◆ Task to complete
Format the material below as a JSON list of strings, one string per line. Begin at the line that has "Southampton chairman Nicola" and stop after the line that has "Related products", leaving out blank lines and the pictures.
BEGIN
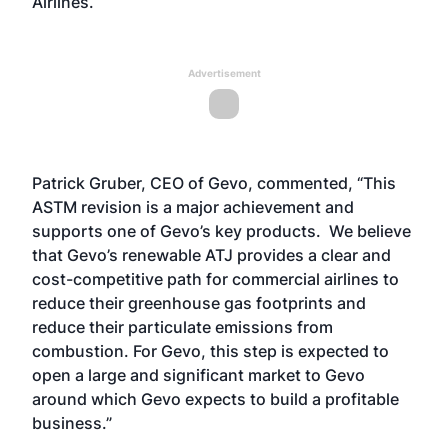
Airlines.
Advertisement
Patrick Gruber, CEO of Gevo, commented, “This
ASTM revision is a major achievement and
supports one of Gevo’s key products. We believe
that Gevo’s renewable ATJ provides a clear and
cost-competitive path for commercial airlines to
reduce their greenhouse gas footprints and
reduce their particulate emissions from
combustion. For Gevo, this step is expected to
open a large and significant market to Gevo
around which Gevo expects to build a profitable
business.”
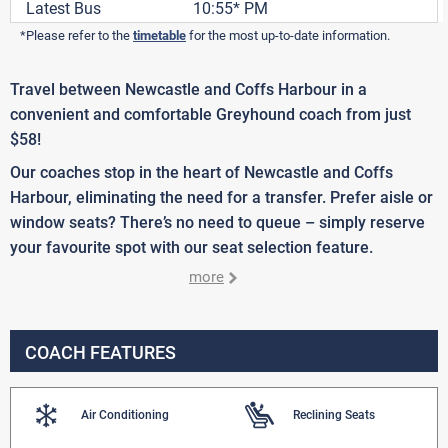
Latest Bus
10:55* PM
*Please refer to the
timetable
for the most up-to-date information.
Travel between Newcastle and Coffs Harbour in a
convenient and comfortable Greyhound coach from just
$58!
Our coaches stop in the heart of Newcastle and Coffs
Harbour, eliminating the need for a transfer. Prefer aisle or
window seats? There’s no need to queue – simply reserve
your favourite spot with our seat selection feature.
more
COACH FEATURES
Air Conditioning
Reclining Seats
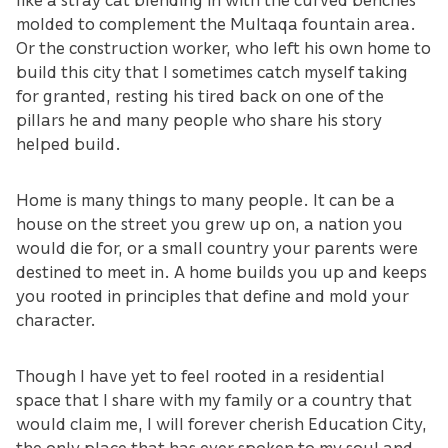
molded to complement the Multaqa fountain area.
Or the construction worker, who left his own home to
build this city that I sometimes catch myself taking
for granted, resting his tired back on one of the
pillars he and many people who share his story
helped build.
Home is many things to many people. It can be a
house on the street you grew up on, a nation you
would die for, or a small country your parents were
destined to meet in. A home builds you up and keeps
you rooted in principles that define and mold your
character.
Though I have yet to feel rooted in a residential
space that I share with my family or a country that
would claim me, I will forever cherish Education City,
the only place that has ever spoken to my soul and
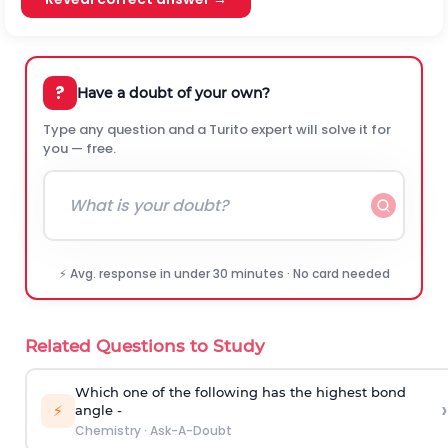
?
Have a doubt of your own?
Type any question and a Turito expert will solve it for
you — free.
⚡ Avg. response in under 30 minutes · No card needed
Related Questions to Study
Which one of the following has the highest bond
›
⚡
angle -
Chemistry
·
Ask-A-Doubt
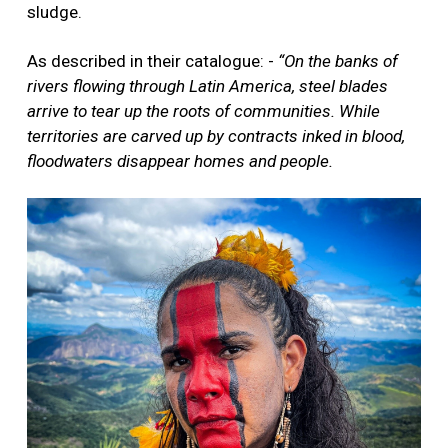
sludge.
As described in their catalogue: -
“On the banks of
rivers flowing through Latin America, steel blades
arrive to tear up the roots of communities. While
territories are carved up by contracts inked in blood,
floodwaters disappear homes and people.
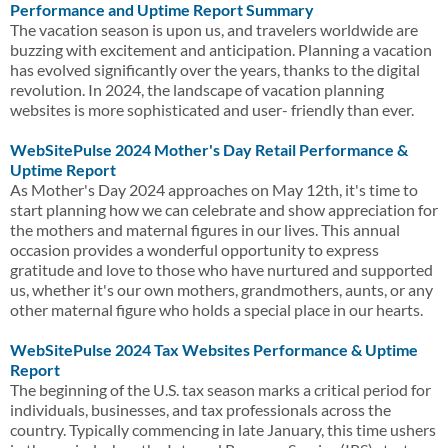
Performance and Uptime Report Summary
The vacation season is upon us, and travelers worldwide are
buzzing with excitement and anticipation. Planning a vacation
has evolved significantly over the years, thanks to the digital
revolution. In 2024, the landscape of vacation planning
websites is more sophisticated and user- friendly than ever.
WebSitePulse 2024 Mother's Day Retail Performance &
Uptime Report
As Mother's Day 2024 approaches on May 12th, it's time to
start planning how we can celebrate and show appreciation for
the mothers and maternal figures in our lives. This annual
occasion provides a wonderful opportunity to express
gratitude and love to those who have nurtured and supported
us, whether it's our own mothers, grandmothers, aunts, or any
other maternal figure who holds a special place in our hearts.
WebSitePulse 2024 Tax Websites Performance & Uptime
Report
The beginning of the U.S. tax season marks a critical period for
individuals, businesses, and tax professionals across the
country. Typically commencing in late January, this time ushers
END
BEGIN
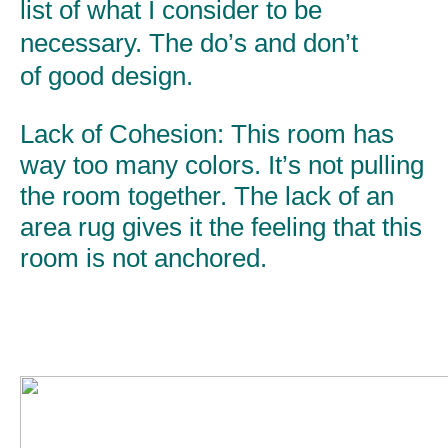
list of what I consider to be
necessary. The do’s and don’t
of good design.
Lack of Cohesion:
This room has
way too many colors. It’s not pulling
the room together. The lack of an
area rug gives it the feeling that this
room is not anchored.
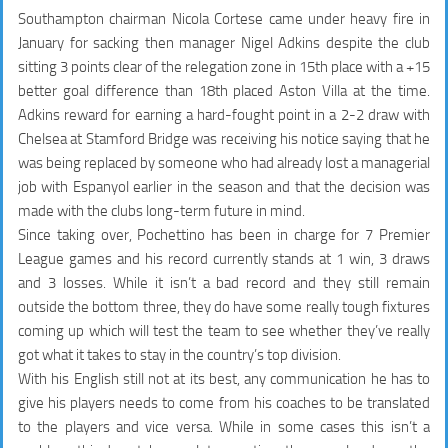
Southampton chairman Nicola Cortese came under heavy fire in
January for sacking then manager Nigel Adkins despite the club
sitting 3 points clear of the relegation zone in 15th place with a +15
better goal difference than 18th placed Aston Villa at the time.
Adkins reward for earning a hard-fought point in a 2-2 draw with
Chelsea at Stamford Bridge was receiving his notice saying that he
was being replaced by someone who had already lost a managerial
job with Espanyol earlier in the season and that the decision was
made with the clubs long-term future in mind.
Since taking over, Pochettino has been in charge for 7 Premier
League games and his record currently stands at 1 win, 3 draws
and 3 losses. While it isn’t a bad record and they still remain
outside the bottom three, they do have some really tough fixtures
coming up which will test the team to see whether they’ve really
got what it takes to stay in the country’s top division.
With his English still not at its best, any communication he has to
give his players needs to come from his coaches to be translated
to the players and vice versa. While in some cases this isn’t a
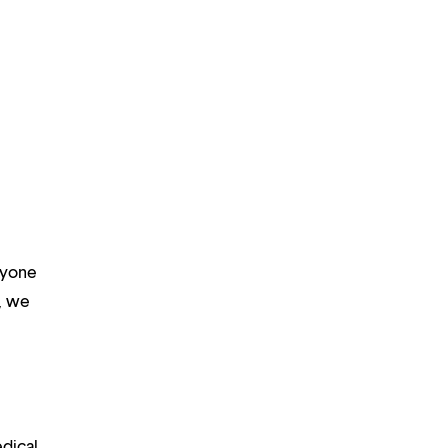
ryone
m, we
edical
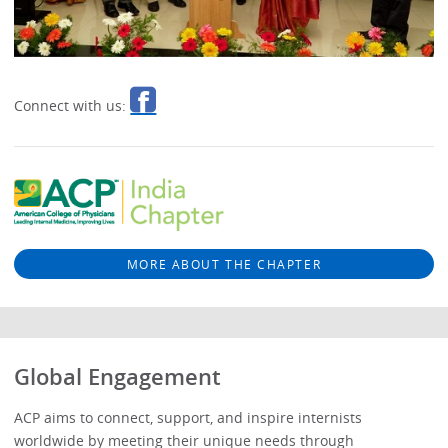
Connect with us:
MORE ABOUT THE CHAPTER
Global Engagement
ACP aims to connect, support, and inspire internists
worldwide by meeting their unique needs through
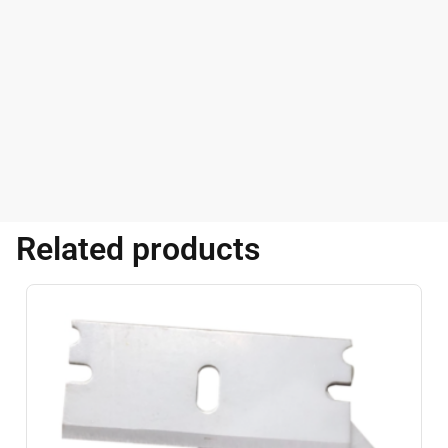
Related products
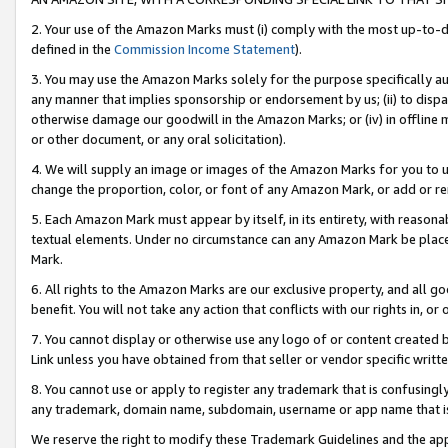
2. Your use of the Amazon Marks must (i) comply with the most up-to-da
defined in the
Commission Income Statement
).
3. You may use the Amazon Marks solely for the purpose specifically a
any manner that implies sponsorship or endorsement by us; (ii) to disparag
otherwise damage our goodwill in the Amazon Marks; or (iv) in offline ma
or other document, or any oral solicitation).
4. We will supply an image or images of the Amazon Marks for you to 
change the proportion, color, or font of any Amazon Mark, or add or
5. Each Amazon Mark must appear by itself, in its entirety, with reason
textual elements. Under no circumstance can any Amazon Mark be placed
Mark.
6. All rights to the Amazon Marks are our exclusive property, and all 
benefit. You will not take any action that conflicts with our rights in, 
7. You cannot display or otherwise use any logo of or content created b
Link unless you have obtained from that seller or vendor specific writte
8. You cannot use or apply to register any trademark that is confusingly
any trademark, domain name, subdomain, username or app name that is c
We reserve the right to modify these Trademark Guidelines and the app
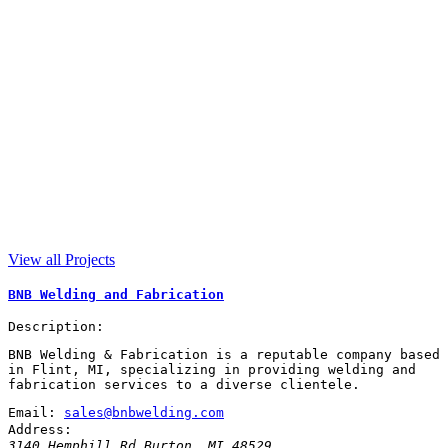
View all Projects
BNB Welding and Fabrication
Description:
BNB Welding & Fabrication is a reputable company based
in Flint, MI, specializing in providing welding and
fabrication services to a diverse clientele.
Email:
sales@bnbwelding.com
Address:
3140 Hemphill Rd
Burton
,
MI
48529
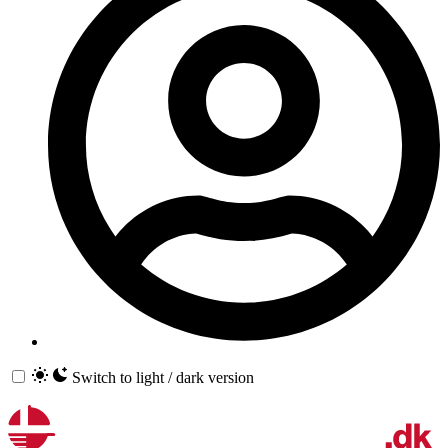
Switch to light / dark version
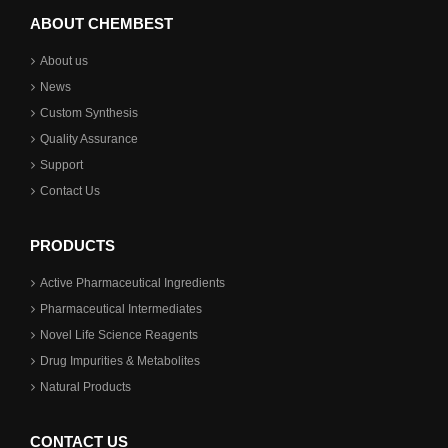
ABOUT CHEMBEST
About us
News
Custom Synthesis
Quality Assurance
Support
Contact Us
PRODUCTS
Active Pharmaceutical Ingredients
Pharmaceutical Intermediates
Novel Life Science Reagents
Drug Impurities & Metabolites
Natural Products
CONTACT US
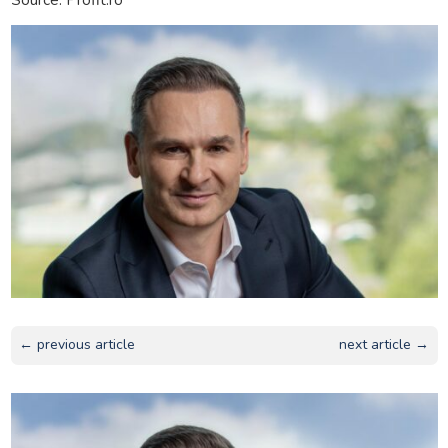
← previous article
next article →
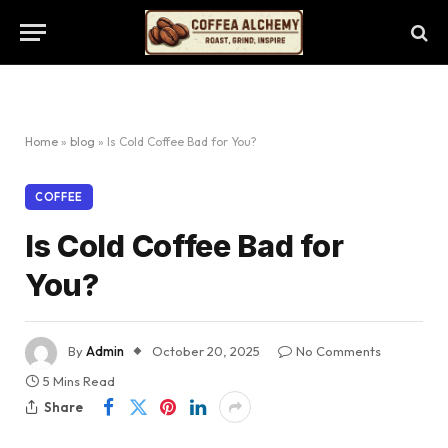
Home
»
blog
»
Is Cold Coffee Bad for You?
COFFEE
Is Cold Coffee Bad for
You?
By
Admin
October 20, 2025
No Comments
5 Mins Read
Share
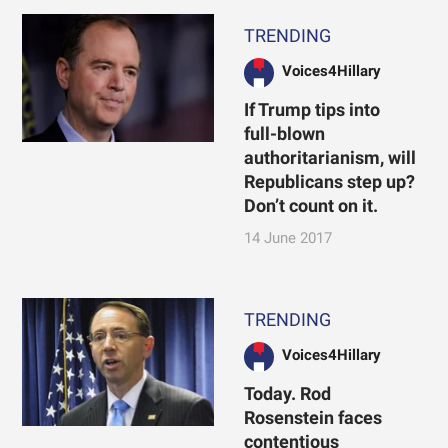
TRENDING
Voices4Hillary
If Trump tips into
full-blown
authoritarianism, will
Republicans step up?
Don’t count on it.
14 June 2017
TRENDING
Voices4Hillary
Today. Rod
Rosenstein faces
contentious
END
BEGIN
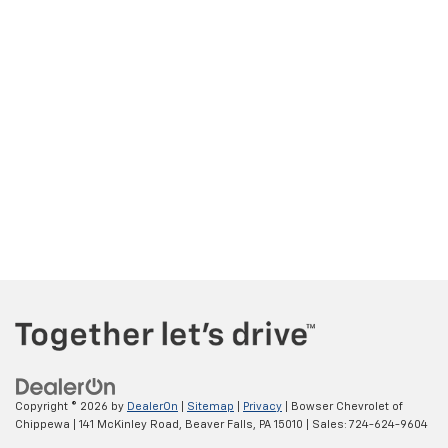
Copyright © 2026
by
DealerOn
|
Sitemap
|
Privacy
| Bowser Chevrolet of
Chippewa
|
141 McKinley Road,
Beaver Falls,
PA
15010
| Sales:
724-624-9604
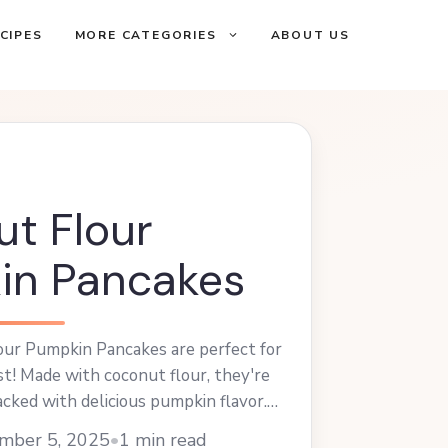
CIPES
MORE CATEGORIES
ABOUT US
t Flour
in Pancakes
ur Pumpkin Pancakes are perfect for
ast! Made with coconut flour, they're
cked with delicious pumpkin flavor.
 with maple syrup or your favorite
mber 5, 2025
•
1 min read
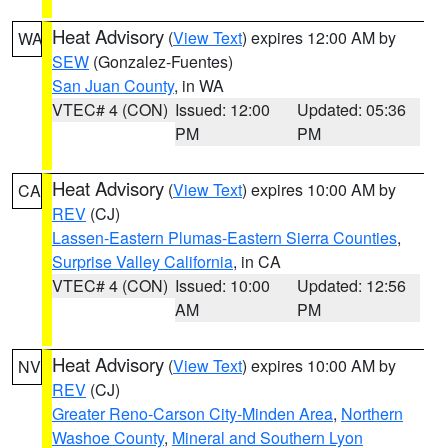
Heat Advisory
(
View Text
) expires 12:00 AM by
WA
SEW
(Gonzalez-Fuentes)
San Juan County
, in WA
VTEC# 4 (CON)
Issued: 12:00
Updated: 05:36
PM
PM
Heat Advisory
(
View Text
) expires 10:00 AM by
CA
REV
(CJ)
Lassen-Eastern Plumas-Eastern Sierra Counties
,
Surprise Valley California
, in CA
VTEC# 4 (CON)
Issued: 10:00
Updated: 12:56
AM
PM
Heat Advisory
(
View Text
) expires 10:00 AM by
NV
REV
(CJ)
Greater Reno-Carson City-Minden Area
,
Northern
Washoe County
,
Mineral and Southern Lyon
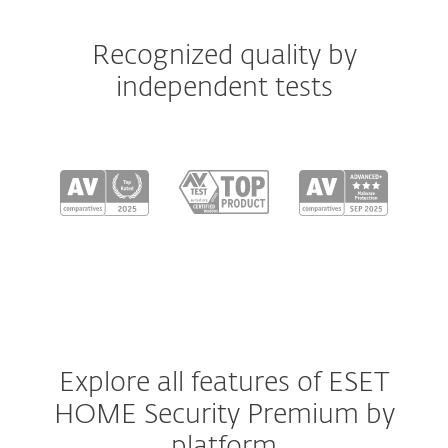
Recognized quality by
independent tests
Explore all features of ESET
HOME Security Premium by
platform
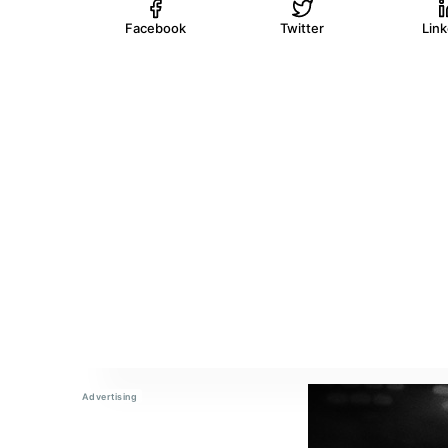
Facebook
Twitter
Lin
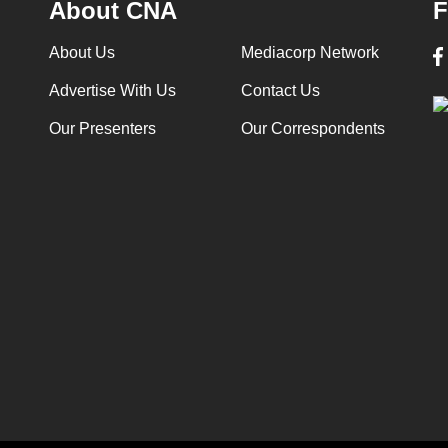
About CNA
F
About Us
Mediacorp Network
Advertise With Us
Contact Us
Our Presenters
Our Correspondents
END
◆ Solution to this problem
[
  "Southampton chairman Nicola Cortese came under heavy fire in",
  "January for sacking then manager Nigel Adkins despite the club",
  "sitting 3 points clear of the relegation zone in 15th place with a +15",
  "better goal difference than 18th placed Aston Villa at the time.",
  "Adkins reward for earning a hard-fought point in a 2-2 draw with",
  "Chelsea at Stamford Bridge was receiving his notice saying that he",
  "was being replaced by someone who had already lost a managerial",
  "job with Espanyol earlier in the season and that the decision was",
  "made with the clubs long-term future in mind.",
  "Since taking over, Pochettino has been in charge for 7 Premier",
  "League games and his record currently stands at 1 win, 3 draws",
  "and 3 losses. While it isn’t a bad record and they still remain",
  "outside the bottom three, they do have some really tough fixtures",
  "coming up which will test the team to see whether they’ve really",
  "got what it takes to stay in the country’s top division.",
  "With his English still not at its best, any communication he has to",
  "give his players needs to come from his coaches to be translated",
  "to the players and vice versa. While in some cases this isn’t a",
  "ryone",
  "m, we",
  "edical",
  "Connect with us:",
  "MORE ABOUT THE CHAPTER",
  "Global Engagement",
  "ACP aims to connect, support, and inspire internists",
  "worldwide by meeting their unique needs through",
  "Related products"
]